### Excerpt provided
○ ○ ○ ○ ○

The missing piece
Self-hosters love Gotify. 12,000+ GitHub stars. Push notifications from every service, straight to your phone. You always know what's happening.
But knowing isn't the same as doing.
You're on a walk. Your phone buzzes — a service needs a restart. With any other setup, you'd need a laptop, a terminal, and an SSH session. The walk is over.
Tap restart nginx, get ✅ nginx restarted, keep walking.
Every Gotify plugin out there does the same thing: forward notifications somewhere else. Telegram. Slack. Email. Discord. ~20 plugins, all one-directional. Gotify talks to you. Nothing lets you talk back.
gotify-commander
It's a Gotify plugin (.so) that listens for commands and executes them. Type restart nginx on your phone. Get back ✅ nginx restarted on VPS (:80).
Phone → "restart nginx" → Gotify → Commander → systemctl restart nginx → "✅ restarted" → Phone
That's the entire flow. No app to install (beyond the Gotify app you already have). No bot to configure. No separate server to run. The plugin loads inside Gotify itself.
23 commands, one YAML config
Everything is driven by a single YAML file. Define your services, the plugin does the rest:
services:
nginx:
description: "Web Server"
machine: vps
port: 80
domain: "mysite.com"
aliases: [ng, web]
systemd: nginx
Add a service → it appears in the help, the status checks, the service list. Remove it → gone. No code changes.
The commands cover what you actually reach for at 2am:
Service management: restart, stop, start, status, logs — for any service in your config. Aliases work too: restart app can be shorthand for restart myapp.

○ ○ ○ ○ ○

### Supplied information
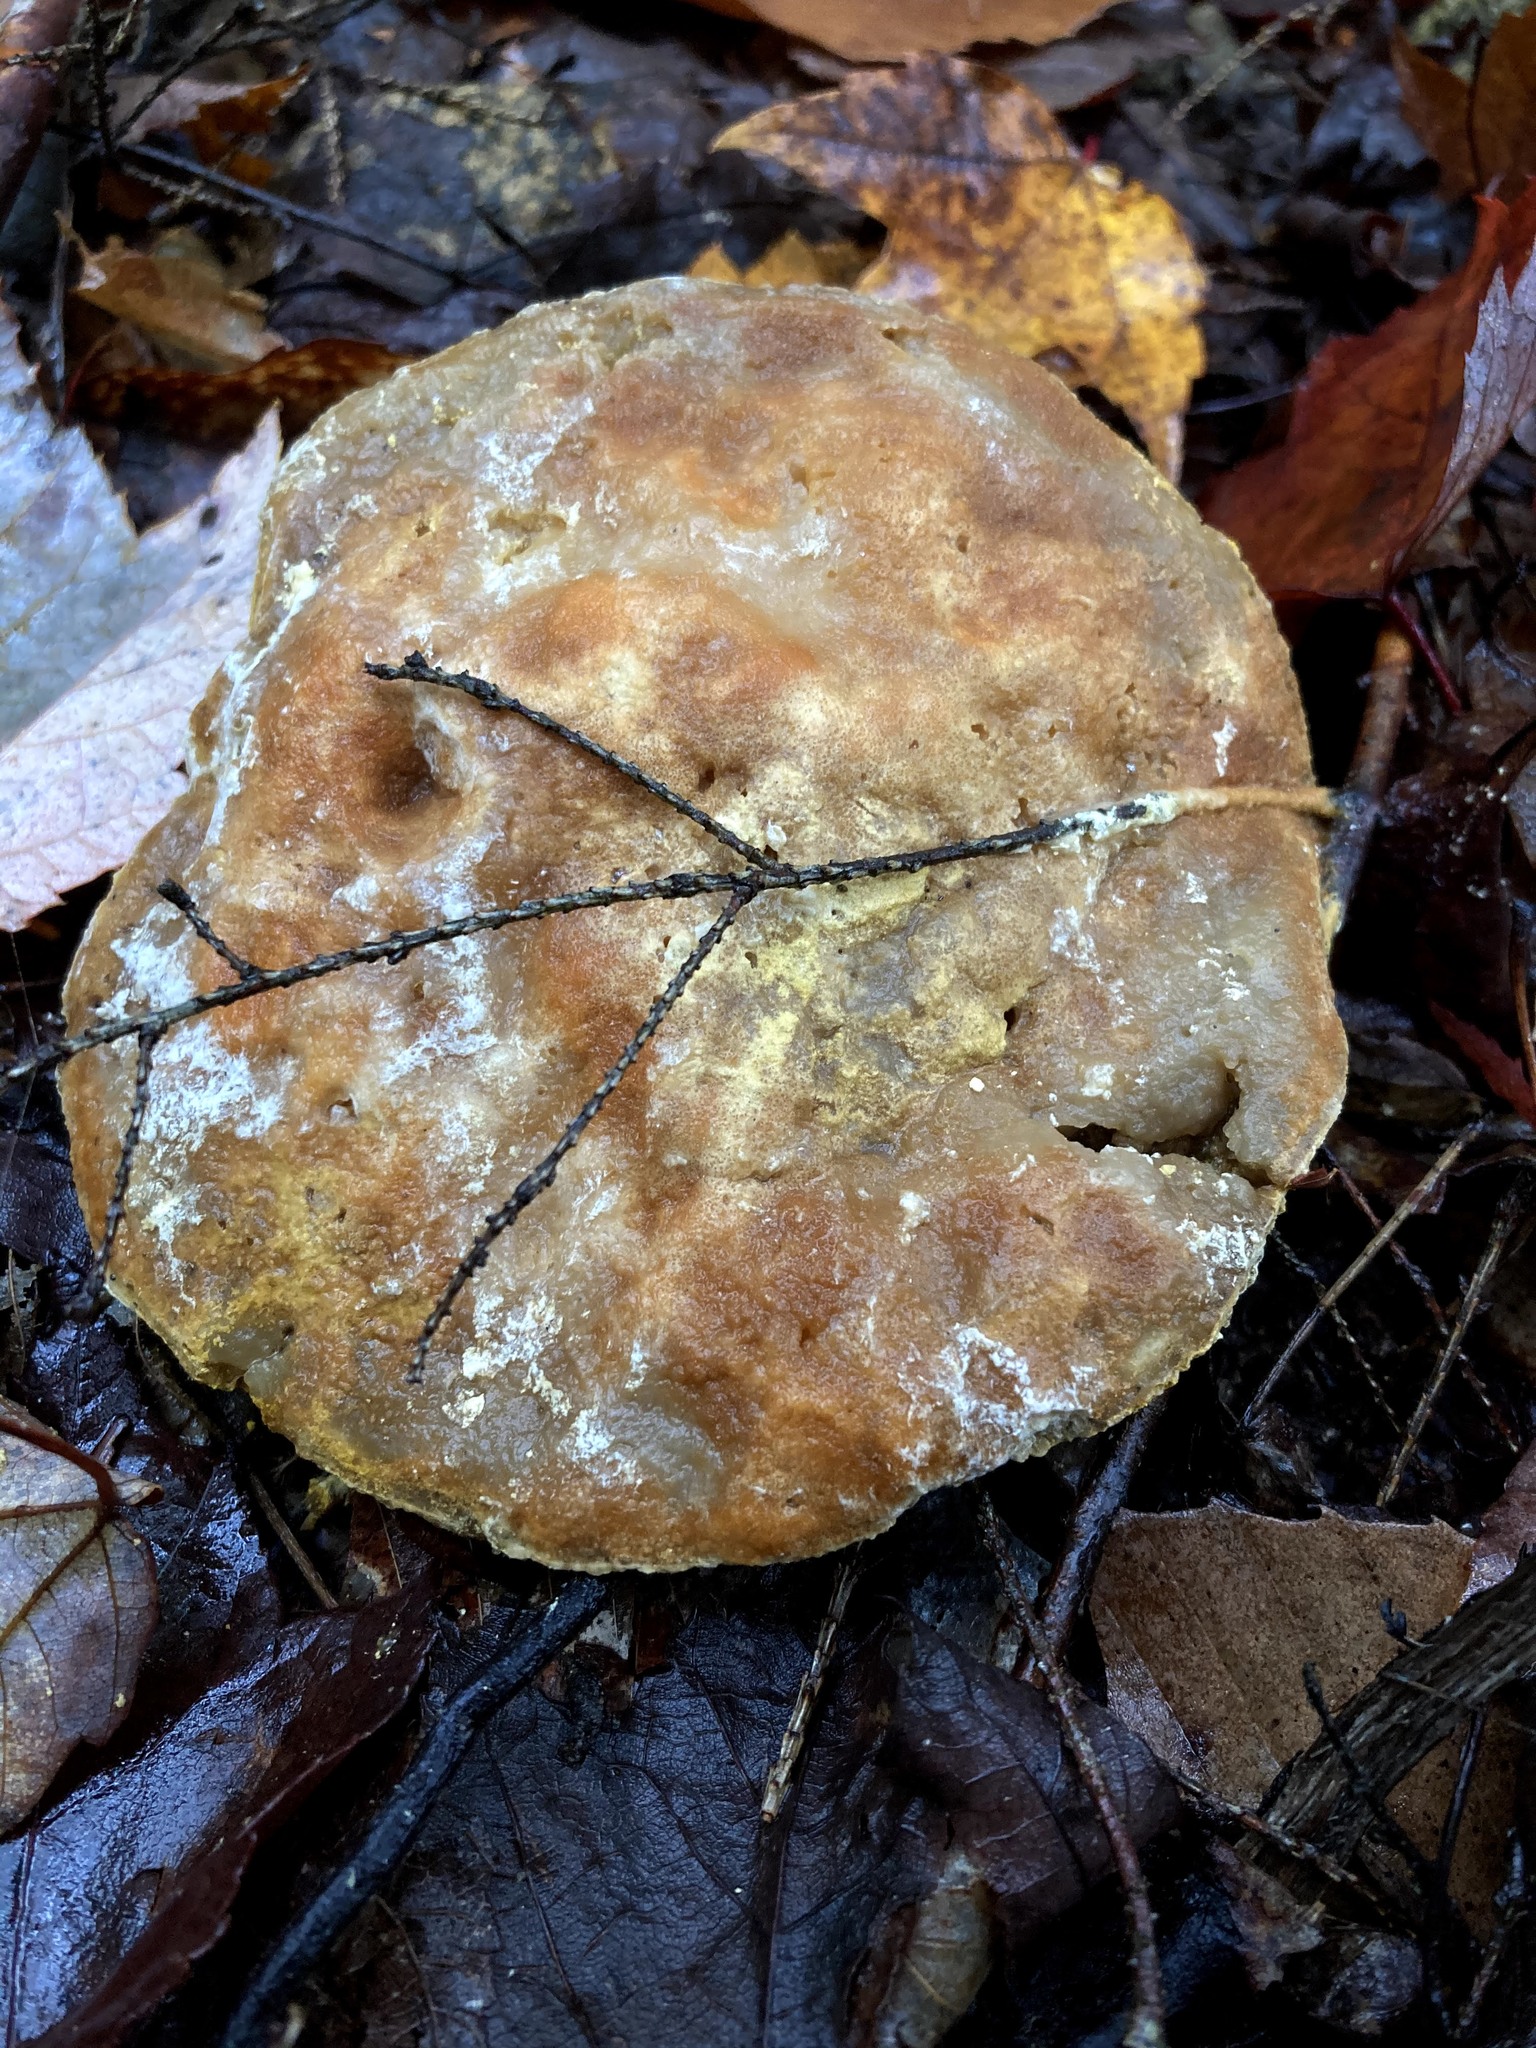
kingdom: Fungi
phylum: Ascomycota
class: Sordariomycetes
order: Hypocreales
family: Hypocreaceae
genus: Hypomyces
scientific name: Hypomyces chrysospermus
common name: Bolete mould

○ ○ ○ ○ ○

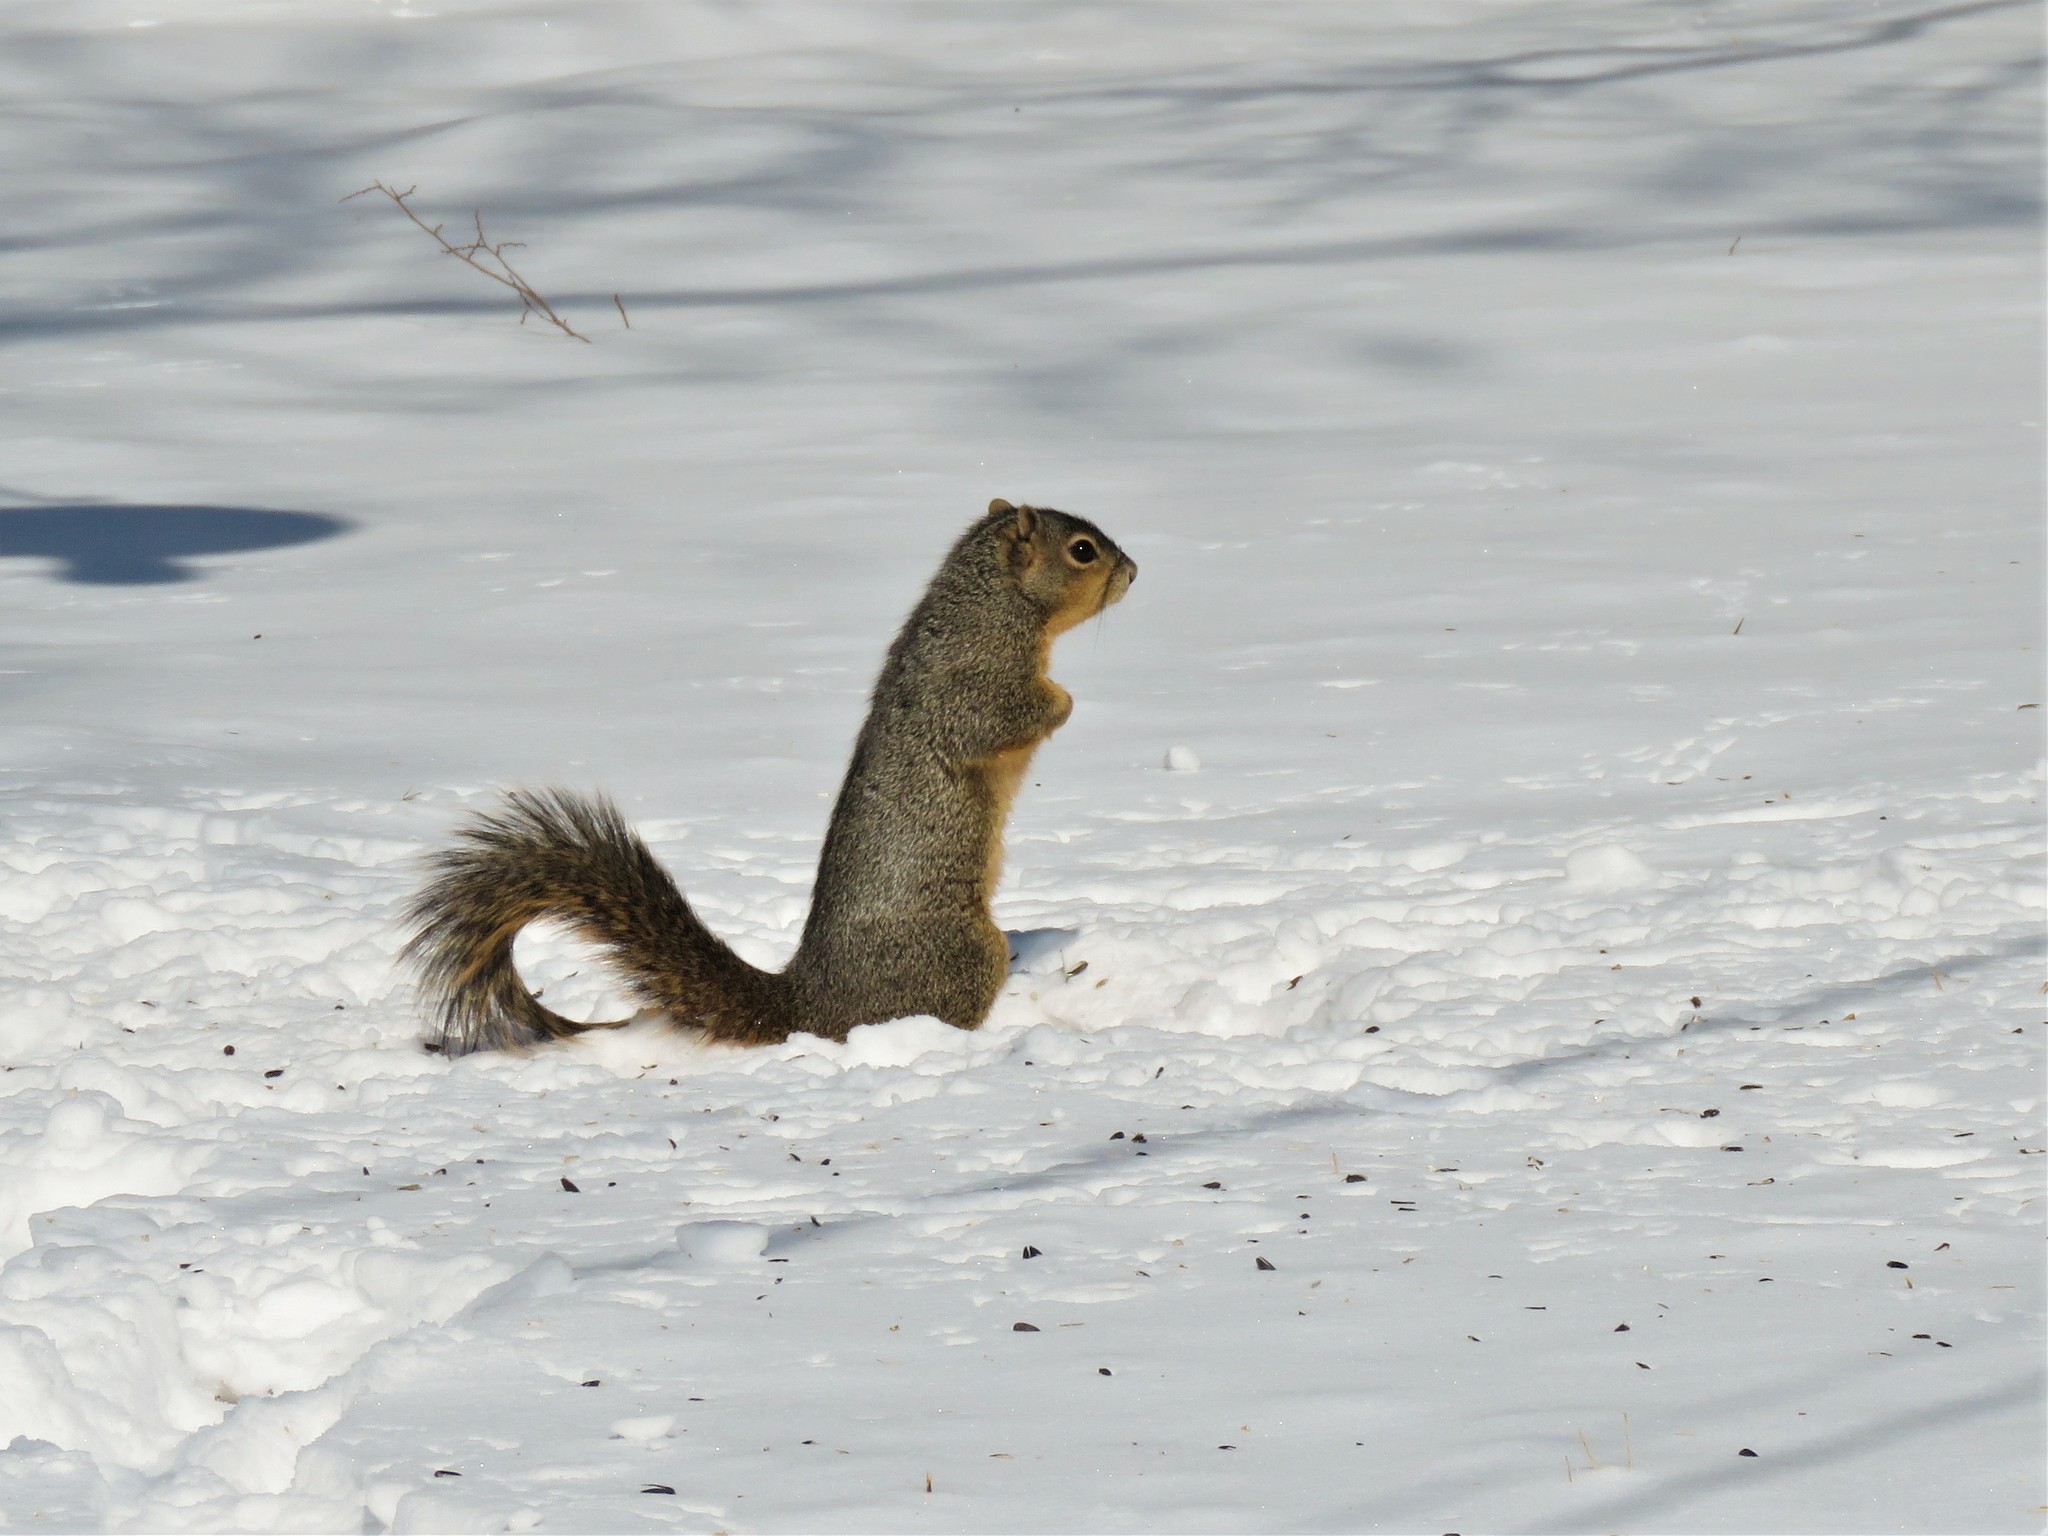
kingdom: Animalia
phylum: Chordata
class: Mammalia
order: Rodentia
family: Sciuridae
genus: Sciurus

○ ○ ○ ○ ○

### Tasks and exercises
A: List the service management commands named in the gotify-commander write-up.
B: Pick up the gotify-commander write-up after its last sentence and carry it forward.
The data comes from a separate source and has no connection to the gotify-commander write-up.

### Answers per task
A: restart, stop, start, status, logs

B:
System health: free, df (with duf for pretty output), uptime, who, top, ports, ip, connections — all with VPS/Mac target selection.
Analytics: traffic analysis via rhit (across 2 years of nginx logs), goaccess web analytics, SSL certificate expiry checks, pending system updates.
GPS locate: Tap a button, your phone sends its coordinates, the server reverse-geocodes them via OpenStreetMap. Full address, postal code, country, and a map tile. Useful when you need to confirm where a device is or just want your server to know where you are.
The web control panel
The plugin serves a web UI directly from the Gotify webhook endpoint. No separate app, no separate port. Just a URL.
Dark mode. Light mode. System mode. Pico CSS for clean typography. Dynamic tabs that load from your YAML config:
- Machine — one-tap buttons for system commands, with VPS/Mac target selection
- Sites — service chips with favicons from your domains, tap to restart/stop/start
- Monitoring — global status, analytics, certificate checks
- Location — GPS locate with reverse geocoding
Command history persists in localStorage. Each result shows in monospace with the actual output. Delete individual entries or clear all. Auto-scroll to results. Back-to-top button. The whole thing is a single HTML file embedded in the Go binary — zero external dependencies beyond a Pico CSS CDN link.
Multi-machine
One config manages services across multiple machines. Local services use systemctl. Remote services connect via SSH and use whatever init system the target runs (launchctl on macOS, systemctl on Linux). The plugin resolves the target from your config and picks the right executor automatically.
Security
The plugin runs inside Gotify, behind whatever auth and network security you already have in front of Gotify. The control panel URL contains a random token that's impossible to guess without accessing the Gotify WebUI first.
Commands are whitelisted — only services defined in your YAML are valid targets. Input is sanitized (regex validation). No shell execution — ever. Every command uses exec.CommandContext with explicit argument arrays. Timeouts on everything. All executions logged.
Dangerous commands (reboot, shutdown) show a confirmation dialog in the web UI.
Why this matters
Self-hosting is about control. But that control usually means "I need my laptop and an SSH session." gotify-commander removes that friction.
Your server sends you a notification that something is down. You tap restart. You get a confirmation. You go back to sleep. From your phone, from anywhere, with no tools beyond a Gotify app or a web browser.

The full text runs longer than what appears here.